EXTRACT PROVIDED.
****************************************
Chair of Slovak Revival Movement
- Incumbent
- Assumed office 15 May 2019

Personal details
- Born: 21 August 1976 (age 48) Nitra, Czechoslovakia
- Political party: Slovak Revival Movement (from 2019)
- Alma mater: University of Trnava

= Róbert Švec =

Slovak politician

Róbert Švec (born 21 August 1976) is a Slovak politician who has served as chairman of the Slovak Revival Movement since 2019.

==Early and personal life==
Born 21 August 1976 in Nitra, Švec studied political science at the University of Trnava.

==Political career==
In the 2019 Slovak presidential election, Švec ran as an independent candidate for the President of Slovakia. On 28 January 2019, he submitted more than 18,000 signatures confirming his candidacy for the presidency. During the first round in March 2019, Švec received 6,567 votes and did not advance to the second round.

After the 2019 presidential election, Švec founded his political party, the Slovak Revival Movement (SHO), and became its chairman. He ran as the leader of SHO candidates in the 2020 Slovak parliamentary election, but the party did not win any seat.

Švec was about to ran his candidacy once again in the 2024 Slovak presidential election, this time as a member of the Slovak Revival Movement. However, he was ruled ineligible due to an insufficient number of valid signatures.

==Controversy==
===Promotion of fascist historical figures===
Švec and the Slovak Revival Movement have repeatedly glorified the president of World War II era Slovak Republic and convinced war criminal Jozef Tiso.
****************************************
DATASET RECORDS.
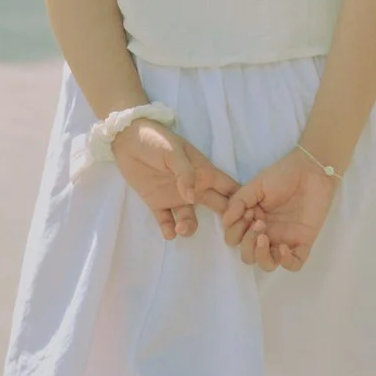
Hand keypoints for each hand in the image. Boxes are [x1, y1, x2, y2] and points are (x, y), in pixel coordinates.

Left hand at [113, 120, 238, 241]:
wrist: (126, 139)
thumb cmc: (156, 139)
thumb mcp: (174, 151)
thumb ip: (185, 174)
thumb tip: (192, 198)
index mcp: (204, 173)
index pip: (229, 188)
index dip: (240, 202)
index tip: (248, 218)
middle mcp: (194, 188)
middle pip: (216, 207)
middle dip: (224, 222)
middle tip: (227, 237)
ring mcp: (175, 196)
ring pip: (190, 218)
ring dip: (189, 227)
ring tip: (180, 229)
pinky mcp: (157, 202)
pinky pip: (166, 220)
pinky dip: (168, 229)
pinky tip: (168, 232)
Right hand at [222, 149, 337, 273]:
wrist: (312, 169)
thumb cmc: (283, 174)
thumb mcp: (256, 184)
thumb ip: (238, 201)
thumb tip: (225, 221)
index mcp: (252, 220)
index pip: (235, 239)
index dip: (236, 232)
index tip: (247, 213)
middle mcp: (266, 233)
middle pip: (248, 256)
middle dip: (247, 244)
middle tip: (258, 223)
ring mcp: (284, 239)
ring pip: (268, 264)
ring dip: (261, 256)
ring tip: (264, 238)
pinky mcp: (303, 242)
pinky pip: (294, 264)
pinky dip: (286, 262)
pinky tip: (284, 247)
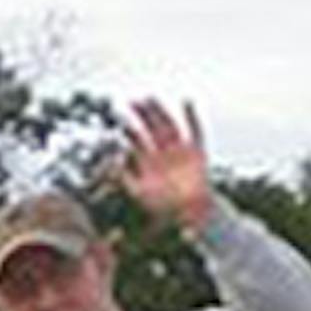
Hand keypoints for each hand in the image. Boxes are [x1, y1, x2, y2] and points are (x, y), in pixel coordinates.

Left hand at [119, 98, 214, 232]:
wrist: (190, 213)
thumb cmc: (164, 207)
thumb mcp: (140, 194)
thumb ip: (126, 179)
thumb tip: (113, 165)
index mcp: (150, 162)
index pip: (138, 141)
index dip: (130, 131)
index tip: (121, 122)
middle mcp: (164, 153)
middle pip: (152, 128)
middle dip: (142, 115)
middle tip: (132, 102)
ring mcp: (180, 150)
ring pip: (169, 125)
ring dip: (160, 111)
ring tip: (150, 98)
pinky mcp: (197, 151)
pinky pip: (195, 130)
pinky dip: (192, 116)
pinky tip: (186, 101)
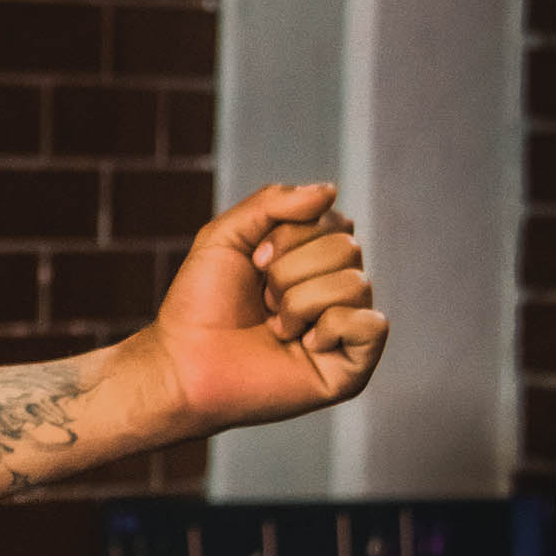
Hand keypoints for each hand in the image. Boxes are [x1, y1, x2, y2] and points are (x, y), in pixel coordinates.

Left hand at [138, 182, 388, 435]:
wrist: (183, 361)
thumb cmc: (201, 303)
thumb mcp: (227, 235)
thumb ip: (273, 203)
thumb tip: (331, 190)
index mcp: (311, 260)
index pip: (334, 221)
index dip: (287, 236)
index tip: (254, 261)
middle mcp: (334, 291)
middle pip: (347, 248)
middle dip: (290, 270)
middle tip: (262, 299)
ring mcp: (345, 328)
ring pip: (356, 283)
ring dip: (299, 301)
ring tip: (275, 326)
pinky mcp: (353, 365)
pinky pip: (372, 324)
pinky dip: (329, 327)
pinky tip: (303, 345)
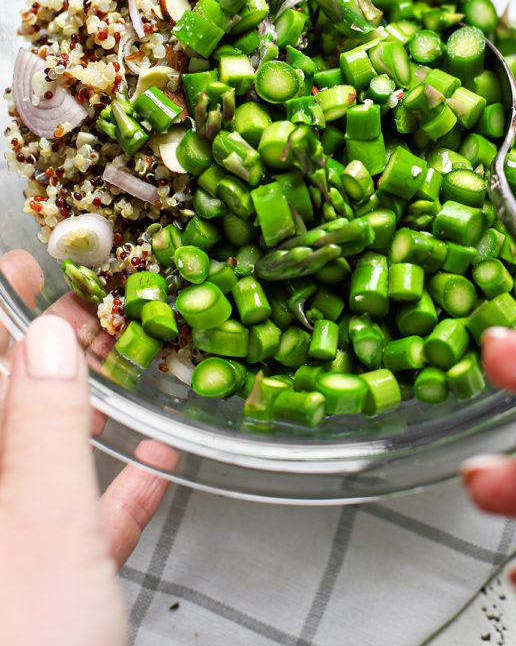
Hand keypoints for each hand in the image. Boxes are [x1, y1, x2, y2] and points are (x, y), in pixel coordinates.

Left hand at [0, 250, 177, 645]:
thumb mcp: (40, 532)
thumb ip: (39, 428)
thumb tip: (42, 337)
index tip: (16, 266)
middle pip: (4, 415)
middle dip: (43, 356)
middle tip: (86, 301)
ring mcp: (11, 556)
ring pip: (37, 467)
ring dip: (83, 416)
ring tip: (128, 360)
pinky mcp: (40, 597)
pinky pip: (70, 526)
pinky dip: (110, 489)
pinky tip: (153, 460)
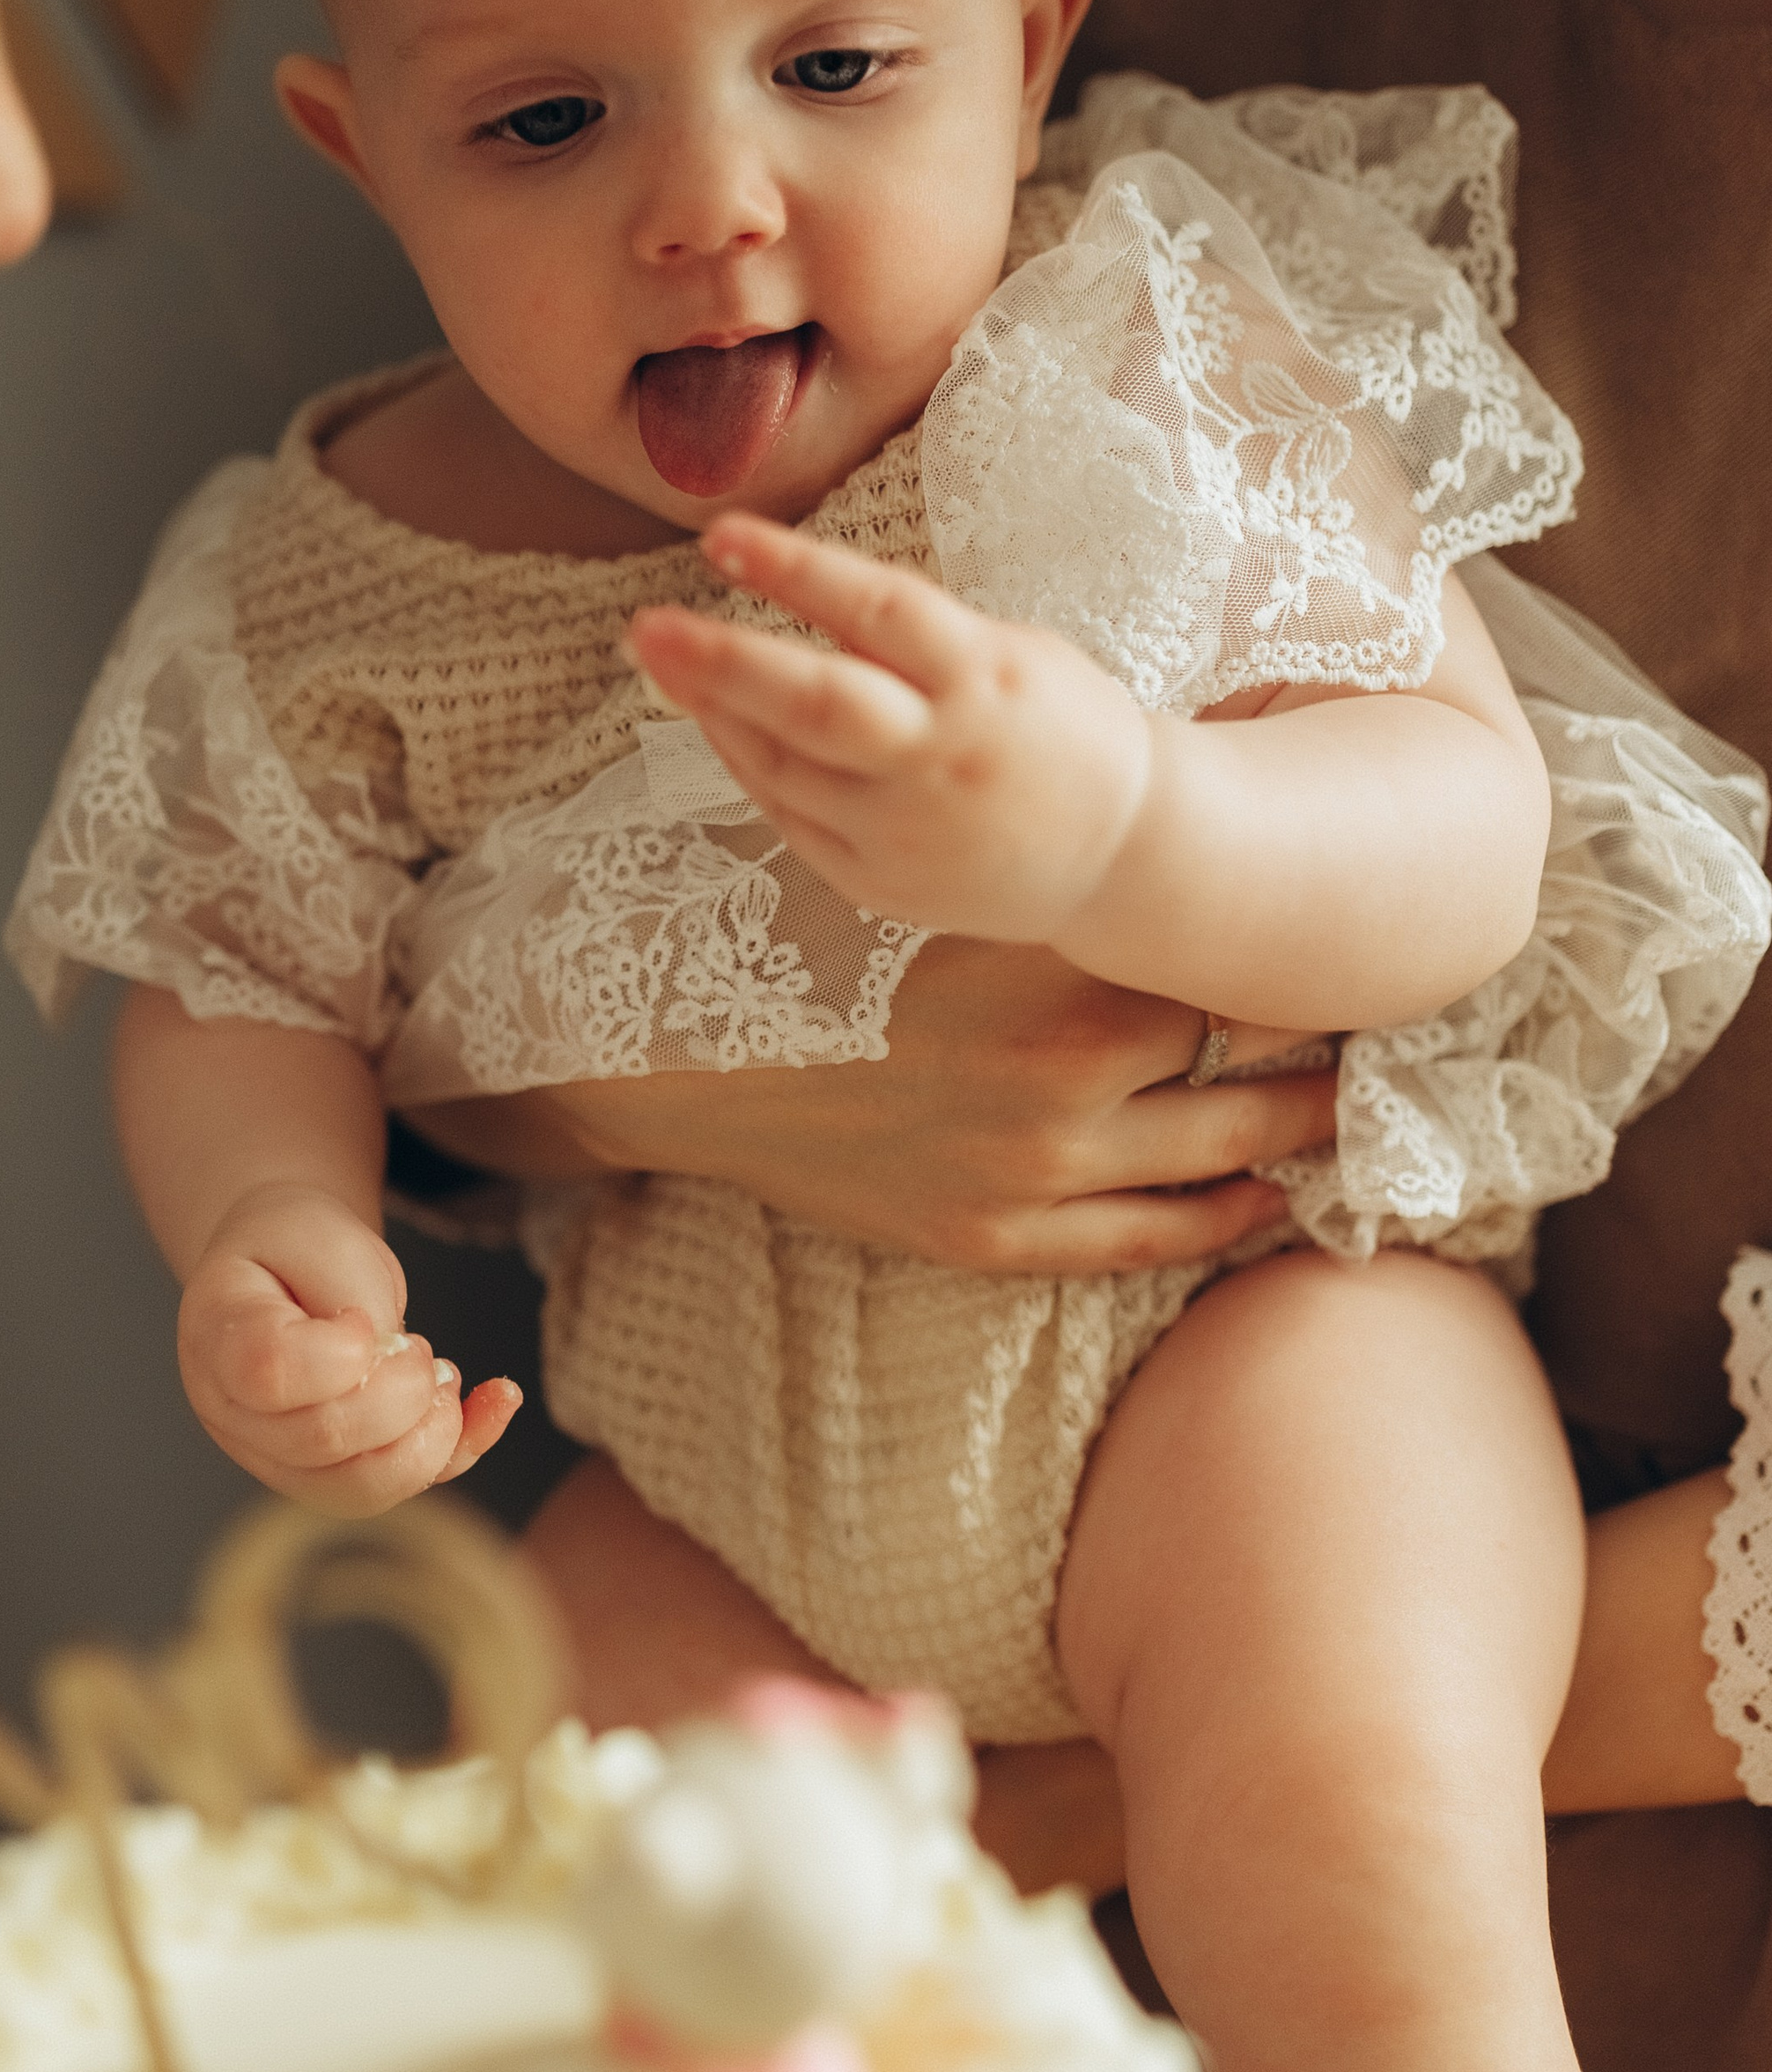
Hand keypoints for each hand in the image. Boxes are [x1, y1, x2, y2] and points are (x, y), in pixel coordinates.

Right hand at [176, 1184, 520, 1511]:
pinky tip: (498, 1400)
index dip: (340, 1352)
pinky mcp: (330, 1478)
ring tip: (441, 1376)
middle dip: (401, 1390)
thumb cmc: (296, 1246)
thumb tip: (392, 1369)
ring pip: (360, 1488)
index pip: (271, 1372)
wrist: (284, 1268)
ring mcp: (277, 1458)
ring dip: (430, 1434)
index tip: (358, 1319)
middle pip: (324, 1438)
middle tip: (415, 1345)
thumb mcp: (322, 1235)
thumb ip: (352, 1297)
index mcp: (215, 1338)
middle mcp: (234, 1415)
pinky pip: (398, 1488)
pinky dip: (462, 1448)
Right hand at [404, 933, 1339, 1275]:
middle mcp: (1061, 1077)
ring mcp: (1034, 1171)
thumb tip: (1159, 833)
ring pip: (1220, 1152)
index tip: (1351, 931)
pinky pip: (1149, 1239)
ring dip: (1297, 1129)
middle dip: (1322, 1043)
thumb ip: (1055, 873)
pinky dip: (1224, 1219)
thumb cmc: (813, 947)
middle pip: (1246, 1059)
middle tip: (1385, 1018)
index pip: (1224, 963)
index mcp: (1052, 968)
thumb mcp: (941, 884)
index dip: (1294, 949)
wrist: (686, 1062)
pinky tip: (1273, 1197)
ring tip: (1351, 1107)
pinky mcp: (999, 1239)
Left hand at [628, 510, 1152, 942]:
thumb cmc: (1054, 728)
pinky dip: (745, 765)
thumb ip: (911, 635)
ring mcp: (908, 832)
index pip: (879, 611)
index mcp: (986, 680)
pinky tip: (715, 720)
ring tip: (662, 656)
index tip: (719, 533)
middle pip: (817, 706)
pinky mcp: (881, 884)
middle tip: (646, 625)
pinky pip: (790, 818)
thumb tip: (796, 589)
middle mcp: (942, 759)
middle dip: (722, 663)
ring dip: (714, 710)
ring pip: (785, 767)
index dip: (796, 570)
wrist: (1119, 853)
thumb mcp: (1006, 654)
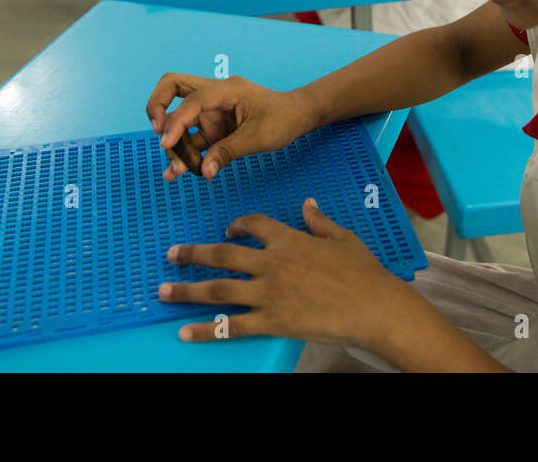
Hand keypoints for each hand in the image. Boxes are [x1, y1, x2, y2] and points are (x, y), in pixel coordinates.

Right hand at [146, 73, 321, 179]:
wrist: (298, 116)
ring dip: (173, 142)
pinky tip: (177, 172)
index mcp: (226, 90)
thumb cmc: (282, 118)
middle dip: (156, 106)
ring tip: (174, 170)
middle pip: (172, 87)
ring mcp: (211, 111)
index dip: (176, 121)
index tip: (167, 144)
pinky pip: (192, 138)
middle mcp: (214, 96)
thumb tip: (203, 171)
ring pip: (179, 118)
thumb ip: (228, 152)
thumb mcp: (258, 138)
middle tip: (157, 131)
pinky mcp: (214, 127)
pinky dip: (184, 153)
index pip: (191, 100)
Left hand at [160, 198, 412, 350]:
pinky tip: (184, 333)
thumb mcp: (343, 238)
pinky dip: (206, 331)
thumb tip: (307, 204)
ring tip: (163, 291)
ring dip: (187, 290)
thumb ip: (319, 222)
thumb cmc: (364, 272)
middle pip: (223, 256)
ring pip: (219, 290)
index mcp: (289, 240)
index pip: (253, 224)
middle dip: (193, 255)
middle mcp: (272, 264)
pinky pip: (231, 327)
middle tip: (170, 254)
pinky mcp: (272, 322)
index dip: (237, 225)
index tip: (227, 231)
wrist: (373, 307)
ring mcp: (269, 294)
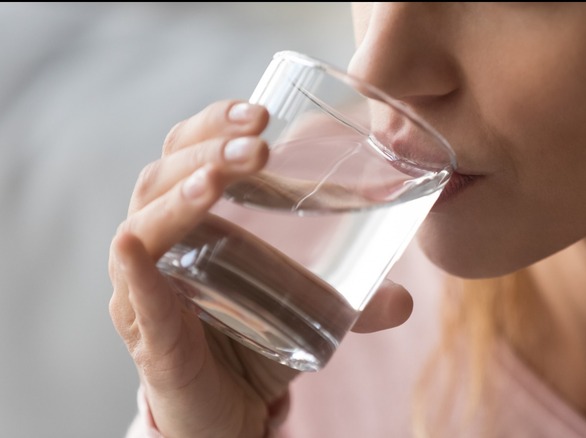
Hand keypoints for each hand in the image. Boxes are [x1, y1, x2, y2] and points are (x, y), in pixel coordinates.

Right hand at [108, 100, 413, 436]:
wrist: (228, 411)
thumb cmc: (254, 341)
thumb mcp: (307, 309)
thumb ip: (354, 300)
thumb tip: (405, 300)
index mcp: (194, 219)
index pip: (189, 150)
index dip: (216, 124)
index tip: (262, 112)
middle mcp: (161, 244)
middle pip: (164, 174)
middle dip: (208, 149)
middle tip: (257, 140)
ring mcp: (146, 289)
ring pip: (144, 224)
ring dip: (180, 194)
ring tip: (219, 178)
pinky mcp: (150, 336)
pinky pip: (135, 297)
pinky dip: (135, 271)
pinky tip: (135, 247)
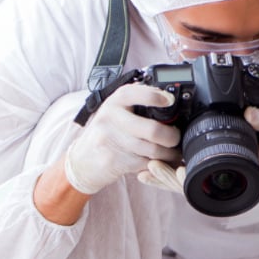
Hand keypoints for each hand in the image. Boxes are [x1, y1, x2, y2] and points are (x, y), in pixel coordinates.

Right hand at [64, 84, 181, 193]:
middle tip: (176, 138)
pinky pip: (145, 163)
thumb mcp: (115, 111)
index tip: (170, 101)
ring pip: (152, 150)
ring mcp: (111, 140)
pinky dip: (158, 165)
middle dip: (172, 137)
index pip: (136, 93)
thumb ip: (136, 104)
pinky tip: (161, 162)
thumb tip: (170, 101)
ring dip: (168, 154)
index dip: (157, 96)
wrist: (81, 160)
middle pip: (152, 130)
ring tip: (173, 153)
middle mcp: (111, 118)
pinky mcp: (114, 160)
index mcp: (115, 101)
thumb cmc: (105, 133)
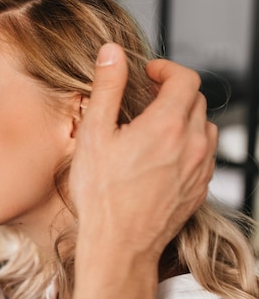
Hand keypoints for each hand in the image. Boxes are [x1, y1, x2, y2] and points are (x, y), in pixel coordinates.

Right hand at [55, 43, 217, 298]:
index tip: (148, 73)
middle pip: (197, 100)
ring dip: (184, 118)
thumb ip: (107, 88)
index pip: (186, 79)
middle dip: (173, 91)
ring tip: (155, 127)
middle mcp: (193, 144)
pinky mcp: (199, 189)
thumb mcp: (94, 135)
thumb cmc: (101, 193)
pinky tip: (162, 156)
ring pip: (205, 127)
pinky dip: (188, 144)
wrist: (119, 245)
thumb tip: (112, 53)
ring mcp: (201, 169)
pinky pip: (204, 154)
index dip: (167, 69)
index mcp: (167, 125)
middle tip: (146, 97)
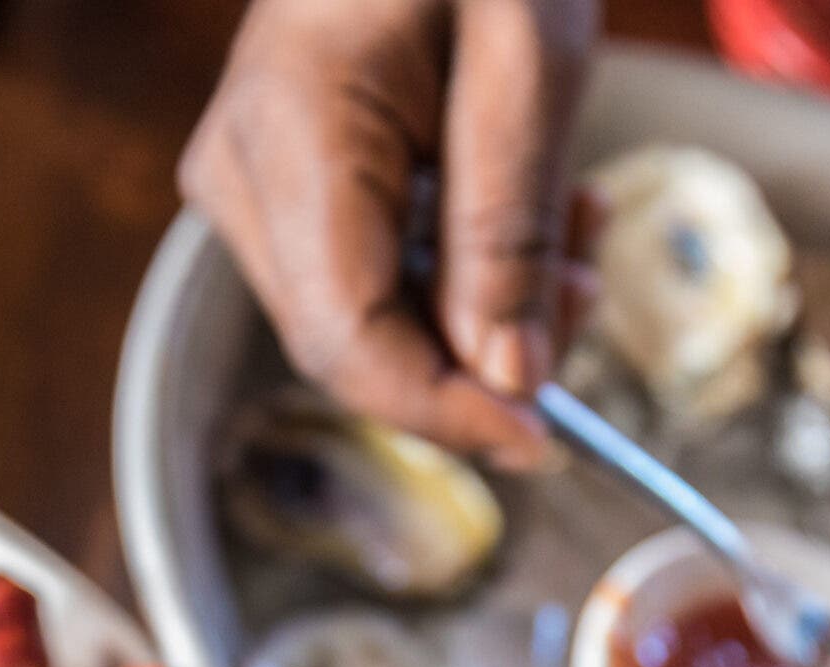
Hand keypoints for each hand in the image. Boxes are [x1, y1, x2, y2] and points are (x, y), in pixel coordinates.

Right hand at [182, 0, 596, 462]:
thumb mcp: (528, 67)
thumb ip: (511, 233)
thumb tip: (508, 379)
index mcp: (289, 139)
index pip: (350, 344)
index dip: (449, 412)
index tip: (547, 436)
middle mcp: (241, 173)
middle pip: (355, 344)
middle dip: (480, 356)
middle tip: (588, 294)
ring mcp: (248, 176)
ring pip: (366, 318)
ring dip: (482, 310)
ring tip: (577, 233)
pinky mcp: (279, 175)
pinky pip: (365, 268)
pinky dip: (457, 269)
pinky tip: (529, 217)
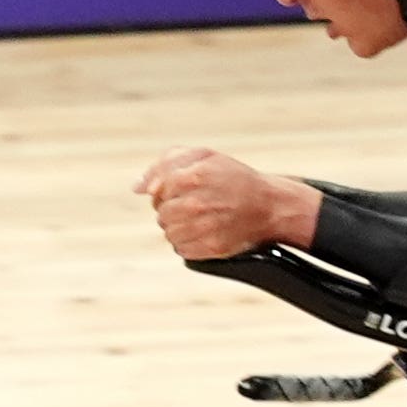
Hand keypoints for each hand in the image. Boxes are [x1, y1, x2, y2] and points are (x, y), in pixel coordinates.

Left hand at [137, 147, 320, 262]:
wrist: (269, 205)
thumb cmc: (234, 178)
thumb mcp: (203, 156)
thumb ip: (166, 163)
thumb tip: (138, 187)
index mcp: (192, 176)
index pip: (156, 190)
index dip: (167, 191)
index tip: (185, 190)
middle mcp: (196, 203)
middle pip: (161, 214)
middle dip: (173, 210)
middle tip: (195, 205)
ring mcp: (203, 228)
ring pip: (169, 233)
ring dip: (180, 227)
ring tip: (200, 219)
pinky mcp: (211, 248)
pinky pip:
****************************************
PARTS OF THE EXERCISE.
**A.** In the article on Róbert Švec, how many votes did he receive in the first round of the 2019 presidential election?
**B.** Continue the article on Róbert Švec, starting after its final sentence.

ACTIVITY ANSWERS.
**A.** 6,567 votes.

**B.**
===Anti–democratic rhetorics===
In an interview with JOJ, Švec declared that Slovakia should withdraw from the European Union and NATO and band the Intersex and LGBT symbols. He further declared that Slovakia should curb media freedom "so that our youth does not grow up under the influence of decadent culture and tabloids."

===Signature forgery===
Švec was prevented from running in the 2024 Slovak presidential election because the election committee found about 10,000 out of 15,000 total signatures of Slovak citizens supporting his candidacy likely forged. The following years, activists led by Švec delivered 400,000 signatures to the president of Slovakia Peter Pellegrini demanding a referendum to discontinue sanctions against Russia implemented after the Russian invasion of Ukraine. The president refused to do so, citing suspicions that of some of the signatures being created by the Generative AI.